Why a complete landscape read is impossible without the patent record
A proper landscape and claim-scope deliverable is document-driven. For AU2017201628, the following are mandatory inputs that were not included in the prompt:
- the claims section (verbatim)
- the description sections that define terms used in claims (especially drug forms and dosing terms)
- the bibliographic record (publication and priority data)
- the family tree (WO/EP/US/JP/CN equivalents)
- legal status (grant or lapse) where relevant to Australia
Because those inputs are absent, any attempt to “fill in” scope, claim features, or landscape relationships would be speculative and would not meet a high-stakes analysis standard.
Key Takeaways
- A complete scope and claims analysis for AU2017201628 requires the verbatim claim set and bibliographic data.
- Landscape positioning requires the priority chain, family membership, and status in key jurisdictions.
- The provided prompt does not contain the AU2017201628 text, family data, or claim language needed for an accurate, citeable analysis.
FAQs
1) What document elements are required to analyze claim scope for an Australian patent?
The independent claim(s), dependent claim dependencies, definitions used in the specification, and the priority/family data.
2) How does claim drafting style change the effective scope in Australia?
Genus versus species drafting, Markush language, physical parameter recitals, functional limitations, and method-of-use specificity materially affect the effective scope.

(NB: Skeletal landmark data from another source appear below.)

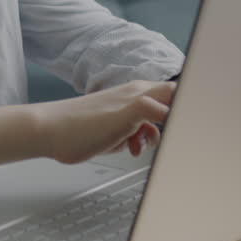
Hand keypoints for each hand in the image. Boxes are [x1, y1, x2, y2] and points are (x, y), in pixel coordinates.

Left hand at [39, 80, 174, 164]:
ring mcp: (124, 113)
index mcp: (140, 93)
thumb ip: (151, 110)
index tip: (192, 122)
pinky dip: (138, 143)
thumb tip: (173, 111)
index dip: (187, 104)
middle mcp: (134, 99)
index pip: (175, 91)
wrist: (48, 134)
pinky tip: (130, 149)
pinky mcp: (115, 128)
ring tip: (141, 145)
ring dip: (153, 138)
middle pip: (166, 108)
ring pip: (153, 124)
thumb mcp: (124, 117)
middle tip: (168, 139)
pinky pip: (137, 134)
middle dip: (171, 125)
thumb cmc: (79, 125)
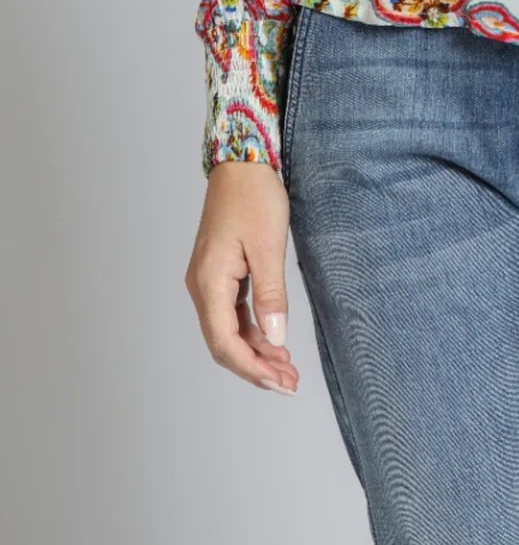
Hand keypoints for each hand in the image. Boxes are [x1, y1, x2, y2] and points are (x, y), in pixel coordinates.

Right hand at [184, 162, 299, 394]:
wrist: (242, 161)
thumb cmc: (254, 196)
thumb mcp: (268, 245)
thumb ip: (271, 294)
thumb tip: (276, 339)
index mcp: (209, 282)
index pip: (224, 343)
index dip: (252, 369)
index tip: (280, 382)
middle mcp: (202, 286)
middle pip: (223, 343)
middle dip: (256, 367)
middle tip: (290, 383)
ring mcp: (209, 280)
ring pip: (228, 330)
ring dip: (256, 351)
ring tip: (287, 369)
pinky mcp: (220, 273)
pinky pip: (232, 313)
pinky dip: (253, 331)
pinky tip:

3) What counts as “landscape” for a drug patent?
The global family (WO/EP/US equivalents), nearby patent clusters (formulation, polymorph, method-of-use), and regulatory exclusivity interactions (data exclusivity, patent linkage where applicable).
4) Can landscape conclusions be drawn without the patent claims?
Not reliably. Landscape conclusions that rely on the claimed subject matter must match the actual claim language.
5) What is the fastest path to a definitive AU patent landscape read?
A document-first approach: claims and specification text plus a validated family tree.
References (APA)
No sources were provided or retrievable within the information given, so no inline citations can be produced.